Ok. Please write me an implementation of RAFT using no tests and have the Rust type checker prove correctness. I admit complete ignorance into how to get Rust to even go about partially proving that.

dlahoda 12 hours ago [ - ]

i guess most of issues anthitesis finds are preventable by simple or more evolved rust (patterns).

in rust i just have more time for other things you mentioned.

also it is clear you are misunderstand rust. rust type and macro system allow to write adhoc partial proves of things around in my code with no extra tooling. that is easy bits what rust adds on top of thread and mem.

and definetely i do need to run for help of rocq right away, rust ecosystem has a lot of options.

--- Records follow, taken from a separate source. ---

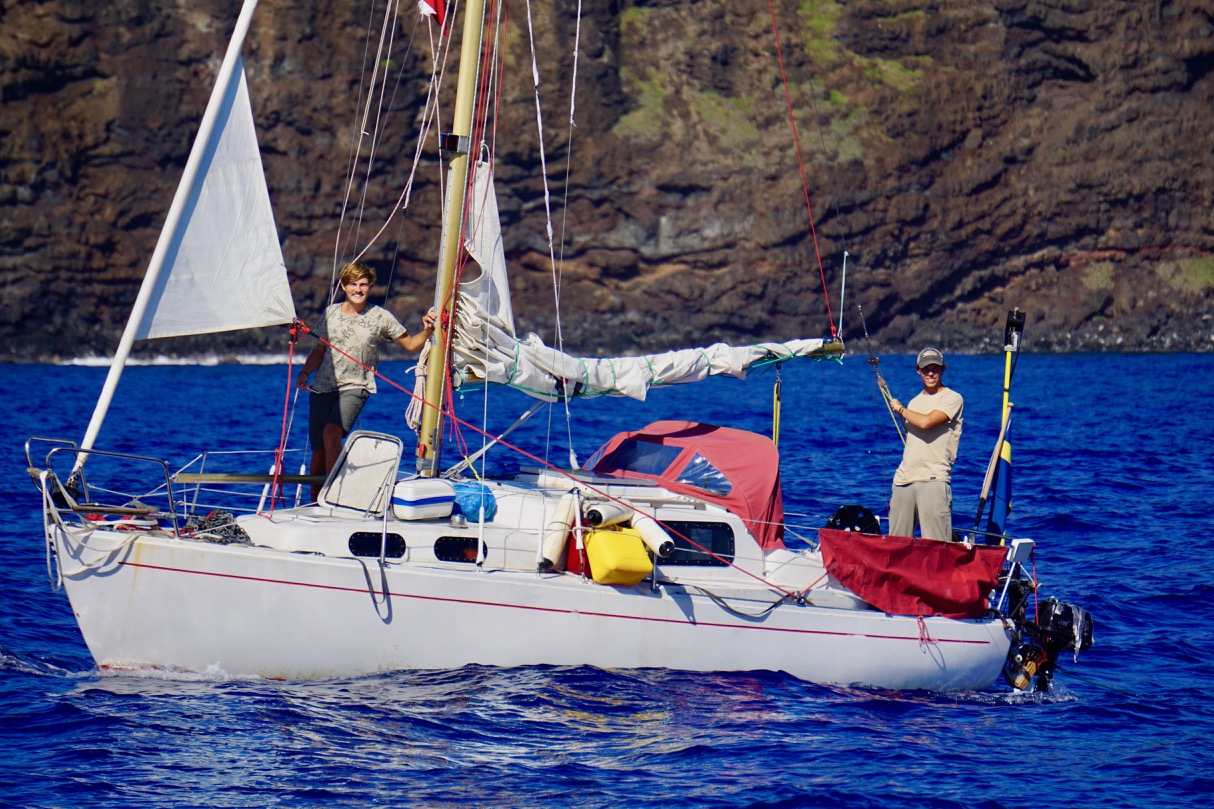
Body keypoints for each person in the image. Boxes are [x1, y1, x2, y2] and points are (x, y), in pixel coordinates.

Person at [296, 261, 436, 499]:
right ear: (343, 286)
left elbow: (411, 345)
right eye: (353, 284)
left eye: (363, 285)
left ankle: (334, 496)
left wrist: (428, 330)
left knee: (332, 434)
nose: (358, 290)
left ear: (370, 287)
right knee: (319, 450)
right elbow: (319, 350)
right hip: (323, 387)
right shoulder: (331, 313)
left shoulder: (380, 317)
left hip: (355, 387)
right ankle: (315, 503)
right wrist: (304, 373)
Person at [885, 347, 964, 540]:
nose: (930, 373)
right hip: (904, 480)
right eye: (925, 368)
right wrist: (904, 410)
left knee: (936, 547)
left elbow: (926, 422)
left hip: (934, 479)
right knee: (896, 544)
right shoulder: (913, 403)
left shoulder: (952, 398)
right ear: (918, 371)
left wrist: (901, 410)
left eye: (935, 368)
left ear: (943, 369)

also not only lang itself matters, but also cargo which goes along.

Smaug123 11 hours ago [ - ]

You still seem to be completely misunderstanding, as is evident from the fact that your argument "proves" that in Rust you don't even need to write any tests. Again, Antithesis is designed to test distributed systems, deterministically.

dlahoda 11 hours ago [ - ]

sorry, where exactly i stated no need to write tests?

i argue, overall, that antithesis less likely will be adopted in rust because language itself (in sense extended to typelevel patterns and in macro simulations) and its ecosystem (by ecosystem i mean available libraries and tools and integrations which cover a lot of antithesis agenda). i did not expanded ecosystem argument so, because there was objection to that yet.